Thursday, August 22, 2002
Nothing lasts forever. It's a nice rule, when you think about it. Not the universe. Not love. Not all-day suckers. It's a nice rule, like I said, because no matter how much you start out liking a thing, give it enough of eternity and it begins to wear thin. Sheesh. That sounds like the first paragraph from a Dashell Hammett novel. Maybe I'm writing in the wrong "genre."
But my point is that Low Red Moon is now mere inches (standard conversion from words to more traditionally spatial units of measurement) from being finished. I followed the record-breaking word count on Tuesday with another on Wednesday. Yesterday, I wrote the last 2,481 words on Chapter Thirteen, bringing the manuscript to (exactly) page 500. I've never written a 500-page manuscript before. I've never wanted to, for that matter. It seems like overkill. I weighed the damned thing and it tips the scales at five pounds. Regardless, all that's left is the epilogue, which shouldn't add more than another five pages. Lots of fives here. That's probably interesting. To someone. Today, I'll proof and correct Chapter Thirteen, which, considering its length and scope, I may split into chapters Thirteen and Fourteen. Tomorrow, I'll do the epilogue, after my head has cleared a little from the storm that is this novel's conclusion. Then I go to Atlanta on Saturday (and see how much tequila I can drink), clean this nasty apartment on Sunday, and receive my Rhode Islander on Monday. I was so exhausted last night that I passed out early, about 12:30 a.m., watching The Beast From 20,000 Fathoms. Then, annoyingly, I woke at 3:30 and was unable to get back to sleep. So, I finished rereading Lovecraft's "The Shadow Out of Time" and didn't get back to sleep until almost 5 a.m.
I can't even begin to believe I've made this deadline.
As for the novel, well, Jennifer's read the final chapter, as has Thryn, and both of them cried. I'm not sure I've ever done that before, made people cry. I almost did it to myself, towards the end. And it's odd, feeling good that you've made people feel bad. Neil and I were discussing this back in March at the World Horror Convention and we agreed it was rather strange, having someone say, "Oh, that was terrible. That made me cry (or that scared the beejeesus out of me, or that was really depressing, or whatever)," while we nod our heads sympathetically, thank them, all the while doing a little victory dance inside.
Low Red Moon is a strange novel. I always say that when I finish a book, but this time it's really, really true. It's sadder, in some ways, than Silk and way darker than Threshold. I've reached that point where I'm perfectly terrified of what critics and readers will say upon reading it.

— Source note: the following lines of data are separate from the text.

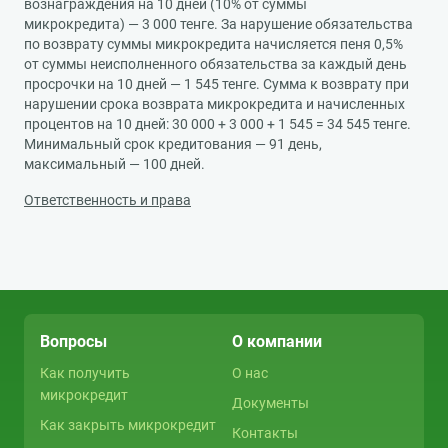
вознаграждения на 10 дней (10% от суммы
микрокредита) — 3 000 тенге. За нарушение обязательства
по возврату суммы микрокредита начисляется пеня 0,5%
от суммы неисполненного обязательства за каждый день
просрочки на 10 дней — 1 545 тенге. Сумма к возврату при
нарушении срока возврата микрокредита и начисленных
процентов на 10 дней: 30 000 + 3 000 + 1 545 = 34 545 тенге.
Минимальный срок кредитования — 91 день,
максимальный — 100 дней.
Ответственность и права
Вопросы
О компании
Как получить
О нас
микрокредит
Документы
Как закрыть микрокредит
Контакты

Also, it's brought me back to that other point where, as an author who writes books wherein very bad things happen to people who often don't have it coming, I have to stop and wonder at the morality of this affair. The culpability of the writer. My obligation to the children of my mind. No one (except possibly Bill Gates) ever comes closer to being a god (or goddess) than does a writer. You fashion a world and nothing in that world happens without your say-so, nothing good and nothing bad. You create characters you love (you have to, or you can't expect anyone else to love them), and then you fail to protect them. And you do it for art, or you do it to entertain others, or you do it for the money (I'm not sure if I know which of those motives is less noble). And it makes me think of various naive objections to the existence of a supreme being that I've heard bandied about by the casually rebellious or loosely philosophical — how can they be expected to believe in a god who allows bad things to happen to his (or her, or its) creations. Maybe their answer lies in fiction. Maybe not. But it sure feels that way to me this morning.